-- DOCUMENT SEGMENT --
People are playing the system in a way which is described graphically in one case which is well documented in the archives of Wandsworth town hall. A girl went to the council with a certificate from her doctor to the effect that she was pregnant. She then had an abortion. She went back to the town hall with a cushion strapped round her waist and tried to persuade officials that she was still pregnant and should have a home. Conduct of that kind is being encouraged by the Act, just as people are being encouraged to be disruptive in accommodation in the private sector in order that the landlord will take action against them.

Mr. Clive Soley (Hammersmith, North)

Will the hon. Gentleman give way?

Mr. Mellor

No. This is a timed debate as the hon. Gentleman knows.

Private landlords are saying to me at my advice centre that people are trying to be disruptive in order to be evicted so that they have to be rehoused by the council.

I turn to the subject of previous residence. It was bad enough when the Act was thought to provide that there had to be at least some prior contact with the borough in which the person concerned was claiming accommodation. That meant that squatters who had broken into accommodation could still obtain priority under the Act when they were evicted. But now the Divisional Court tells us that no contact even with the country is necessary. I suggest that this places an intolerable burden on those housing authorities in London which have to bear the brunt of these matters. I suspect that two of my hon. Friends who represent the borough of Hillingdon will seek to catch your eye, Mr. Deputy Speaker, to make that point.

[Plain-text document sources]

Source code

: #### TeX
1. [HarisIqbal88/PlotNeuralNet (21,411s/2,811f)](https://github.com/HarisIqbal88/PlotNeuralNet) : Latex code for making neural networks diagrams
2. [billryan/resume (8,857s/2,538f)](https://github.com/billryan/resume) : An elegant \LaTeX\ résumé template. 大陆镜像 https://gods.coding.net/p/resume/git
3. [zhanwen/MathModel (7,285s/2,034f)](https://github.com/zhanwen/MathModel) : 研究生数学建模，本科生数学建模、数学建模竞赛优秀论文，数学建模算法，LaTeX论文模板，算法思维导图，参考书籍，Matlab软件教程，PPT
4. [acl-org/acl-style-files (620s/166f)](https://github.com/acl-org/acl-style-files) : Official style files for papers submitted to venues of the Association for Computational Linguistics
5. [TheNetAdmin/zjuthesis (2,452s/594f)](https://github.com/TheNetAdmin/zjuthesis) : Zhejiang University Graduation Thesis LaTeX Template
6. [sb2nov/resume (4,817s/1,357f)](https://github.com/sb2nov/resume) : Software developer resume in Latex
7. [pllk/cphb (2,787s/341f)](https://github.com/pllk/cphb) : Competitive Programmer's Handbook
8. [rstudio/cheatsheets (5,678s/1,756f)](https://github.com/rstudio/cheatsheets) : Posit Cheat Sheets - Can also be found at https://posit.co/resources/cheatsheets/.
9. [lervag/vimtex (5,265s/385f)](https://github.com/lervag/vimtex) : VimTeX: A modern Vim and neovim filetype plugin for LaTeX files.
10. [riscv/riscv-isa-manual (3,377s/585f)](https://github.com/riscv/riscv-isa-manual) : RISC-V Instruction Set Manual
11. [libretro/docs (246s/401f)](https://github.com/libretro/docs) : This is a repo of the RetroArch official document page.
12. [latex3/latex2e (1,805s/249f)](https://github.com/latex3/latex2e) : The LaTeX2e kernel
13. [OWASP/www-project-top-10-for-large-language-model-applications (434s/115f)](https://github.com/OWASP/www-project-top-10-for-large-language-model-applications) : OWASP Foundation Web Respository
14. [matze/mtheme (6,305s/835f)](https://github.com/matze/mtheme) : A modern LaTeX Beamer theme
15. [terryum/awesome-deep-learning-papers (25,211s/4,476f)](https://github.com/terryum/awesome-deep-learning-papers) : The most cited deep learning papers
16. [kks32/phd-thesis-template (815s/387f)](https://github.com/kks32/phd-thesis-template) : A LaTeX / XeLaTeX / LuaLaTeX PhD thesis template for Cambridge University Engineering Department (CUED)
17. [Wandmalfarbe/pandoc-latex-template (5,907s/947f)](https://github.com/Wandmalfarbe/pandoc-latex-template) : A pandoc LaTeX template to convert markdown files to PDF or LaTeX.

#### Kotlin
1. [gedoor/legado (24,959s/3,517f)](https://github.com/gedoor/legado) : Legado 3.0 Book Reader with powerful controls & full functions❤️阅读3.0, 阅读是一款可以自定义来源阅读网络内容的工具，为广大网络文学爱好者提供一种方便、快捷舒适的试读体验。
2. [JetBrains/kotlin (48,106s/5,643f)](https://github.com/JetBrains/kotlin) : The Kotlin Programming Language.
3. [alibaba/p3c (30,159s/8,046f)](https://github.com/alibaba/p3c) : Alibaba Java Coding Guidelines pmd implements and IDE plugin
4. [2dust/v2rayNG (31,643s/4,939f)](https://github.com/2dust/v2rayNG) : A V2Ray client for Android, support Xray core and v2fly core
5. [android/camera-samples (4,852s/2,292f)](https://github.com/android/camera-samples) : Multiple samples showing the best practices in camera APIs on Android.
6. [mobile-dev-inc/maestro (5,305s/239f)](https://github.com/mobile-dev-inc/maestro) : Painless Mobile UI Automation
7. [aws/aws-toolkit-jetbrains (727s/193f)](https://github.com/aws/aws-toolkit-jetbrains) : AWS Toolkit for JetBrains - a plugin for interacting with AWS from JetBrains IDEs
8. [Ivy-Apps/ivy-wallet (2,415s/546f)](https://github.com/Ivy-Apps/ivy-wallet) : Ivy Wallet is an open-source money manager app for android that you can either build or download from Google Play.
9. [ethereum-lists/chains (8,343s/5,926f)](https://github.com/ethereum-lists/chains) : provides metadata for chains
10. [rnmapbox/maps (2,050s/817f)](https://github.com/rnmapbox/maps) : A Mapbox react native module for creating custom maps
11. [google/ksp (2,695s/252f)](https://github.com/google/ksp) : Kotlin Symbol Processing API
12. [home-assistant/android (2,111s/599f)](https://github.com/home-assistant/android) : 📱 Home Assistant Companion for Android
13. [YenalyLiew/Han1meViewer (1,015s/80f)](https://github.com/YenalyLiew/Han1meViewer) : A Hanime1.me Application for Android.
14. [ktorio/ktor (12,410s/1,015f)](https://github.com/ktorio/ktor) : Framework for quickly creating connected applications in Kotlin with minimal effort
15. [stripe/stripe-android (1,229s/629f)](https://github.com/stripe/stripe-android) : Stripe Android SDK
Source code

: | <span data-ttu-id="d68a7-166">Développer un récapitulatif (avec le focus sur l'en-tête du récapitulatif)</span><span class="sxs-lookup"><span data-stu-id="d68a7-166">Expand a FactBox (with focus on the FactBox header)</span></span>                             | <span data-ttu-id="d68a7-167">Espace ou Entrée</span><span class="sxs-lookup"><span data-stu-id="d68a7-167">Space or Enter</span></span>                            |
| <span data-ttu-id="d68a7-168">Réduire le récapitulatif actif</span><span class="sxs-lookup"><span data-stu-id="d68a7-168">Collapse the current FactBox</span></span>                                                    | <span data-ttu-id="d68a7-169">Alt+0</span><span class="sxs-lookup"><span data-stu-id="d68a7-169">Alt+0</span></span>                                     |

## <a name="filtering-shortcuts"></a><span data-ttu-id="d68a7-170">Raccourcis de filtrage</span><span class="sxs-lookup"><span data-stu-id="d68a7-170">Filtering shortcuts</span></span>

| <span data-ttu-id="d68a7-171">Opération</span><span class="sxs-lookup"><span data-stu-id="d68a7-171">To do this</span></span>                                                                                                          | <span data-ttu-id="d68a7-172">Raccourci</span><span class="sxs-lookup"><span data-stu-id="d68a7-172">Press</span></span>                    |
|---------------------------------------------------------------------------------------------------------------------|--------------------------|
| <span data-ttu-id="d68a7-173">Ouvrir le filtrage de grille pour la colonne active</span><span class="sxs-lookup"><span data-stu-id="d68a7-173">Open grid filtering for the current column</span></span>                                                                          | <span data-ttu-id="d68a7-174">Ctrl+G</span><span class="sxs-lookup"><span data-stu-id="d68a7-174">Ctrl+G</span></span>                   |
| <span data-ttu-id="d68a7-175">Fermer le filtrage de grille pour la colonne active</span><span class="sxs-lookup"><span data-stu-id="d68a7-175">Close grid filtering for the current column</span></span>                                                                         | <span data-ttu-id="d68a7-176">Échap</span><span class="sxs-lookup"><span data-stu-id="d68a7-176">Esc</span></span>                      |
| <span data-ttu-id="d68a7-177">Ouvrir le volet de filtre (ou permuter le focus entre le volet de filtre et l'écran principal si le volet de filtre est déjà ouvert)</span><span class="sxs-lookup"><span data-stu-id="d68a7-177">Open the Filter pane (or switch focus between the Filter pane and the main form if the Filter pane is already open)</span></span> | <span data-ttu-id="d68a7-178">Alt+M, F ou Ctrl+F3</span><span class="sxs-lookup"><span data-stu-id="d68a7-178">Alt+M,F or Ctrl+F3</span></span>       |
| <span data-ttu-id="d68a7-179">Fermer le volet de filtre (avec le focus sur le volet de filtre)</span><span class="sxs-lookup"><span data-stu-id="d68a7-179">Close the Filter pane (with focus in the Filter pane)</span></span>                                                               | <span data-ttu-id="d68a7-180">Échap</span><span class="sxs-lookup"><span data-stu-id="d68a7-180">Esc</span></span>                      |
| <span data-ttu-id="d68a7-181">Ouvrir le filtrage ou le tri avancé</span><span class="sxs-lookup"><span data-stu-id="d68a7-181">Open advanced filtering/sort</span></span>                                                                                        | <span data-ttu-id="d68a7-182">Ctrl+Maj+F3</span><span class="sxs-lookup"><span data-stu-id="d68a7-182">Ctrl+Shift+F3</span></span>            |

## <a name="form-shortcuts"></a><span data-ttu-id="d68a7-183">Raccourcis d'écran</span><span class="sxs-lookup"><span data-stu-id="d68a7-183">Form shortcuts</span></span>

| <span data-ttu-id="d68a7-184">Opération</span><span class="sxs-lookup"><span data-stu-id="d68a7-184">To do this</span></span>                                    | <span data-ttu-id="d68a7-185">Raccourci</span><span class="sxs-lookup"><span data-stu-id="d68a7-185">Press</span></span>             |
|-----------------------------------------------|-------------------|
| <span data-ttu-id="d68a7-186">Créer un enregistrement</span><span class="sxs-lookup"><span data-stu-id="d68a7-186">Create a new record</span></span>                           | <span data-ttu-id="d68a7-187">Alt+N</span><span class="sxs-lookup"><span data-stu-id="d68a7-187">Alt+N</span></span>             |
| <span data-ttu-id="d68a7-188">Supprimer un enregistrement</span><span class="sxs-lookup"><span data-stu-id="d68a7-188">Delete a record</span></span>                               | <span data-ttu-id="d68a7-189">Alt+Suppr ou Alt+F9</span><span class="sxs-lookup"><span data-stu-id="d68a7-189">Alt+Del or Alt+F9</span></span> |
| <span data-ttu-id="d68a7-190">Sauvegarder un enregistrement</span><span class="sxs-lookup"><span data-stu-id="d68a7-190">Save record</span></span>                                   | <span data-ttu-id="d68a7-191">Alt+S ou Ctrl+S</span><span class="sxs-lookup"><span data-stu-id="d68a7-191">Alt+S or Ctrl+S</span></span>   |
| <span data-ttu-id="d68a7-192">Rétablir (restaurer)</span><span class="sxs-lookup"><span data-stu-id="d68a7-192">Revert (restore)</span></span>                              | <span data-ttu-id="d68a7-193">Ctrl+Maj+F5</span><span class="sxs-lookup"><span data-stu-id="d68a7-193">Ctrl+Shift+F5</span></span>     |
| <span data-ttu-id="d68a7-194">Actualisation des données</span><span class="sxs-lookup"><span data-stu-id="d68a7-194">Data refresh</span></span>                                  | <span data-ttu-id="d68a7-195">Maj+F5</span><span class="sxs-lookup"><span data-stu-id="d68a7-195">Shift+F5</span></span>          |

-- EXERCISE SET --
**1)** Answer these questions from the housing debate excerpt:
(a) What did the girl strap round her waist when she went back to the town hall?
(b) What reason does Mr. Mellor give for refusing to give way?
(c) According to the Divisional Court, how much contact with the country is necessary?
**2)** Pick up the housing debate excerpt after its final sentence and continue the speech in the same voice.
The material has no connection to the housing debate excerpt.

-- RESPONSES IN ORDER --
**1)**
(a) A cushion.
(b) It is a timed debate.
(c) None.

**2)**
I turn to the problem of intentional homelessness. That is not well defined in the Act. But even where intentional homelessness is established there is still an obligation on the council to provide bed and breakfast accommodation for a reasonable period for those who are, and have made themselves, intentionally homeless, at a cost to the ratepayer in a difficult financial time of up to £100 a week.

The social effects of the Act in Wandsworth are quite serious. Not only is there the frustration of those on the waiting list; not only is there the incentive to be irresponsible and start a family merely to get a flat—

Mr. Soley

Will the hon. Gentleman now give way?

Mr. Mellor

I have already said that I shall not give way to the hon. Gentleman. He knows the position in an Adjournment debate.

Forty to 45 per cent. of new allocations in certain estates in my constituency are being given to single-parent families, to such an extent that even social workers are concerned about the implications for the district that this involves.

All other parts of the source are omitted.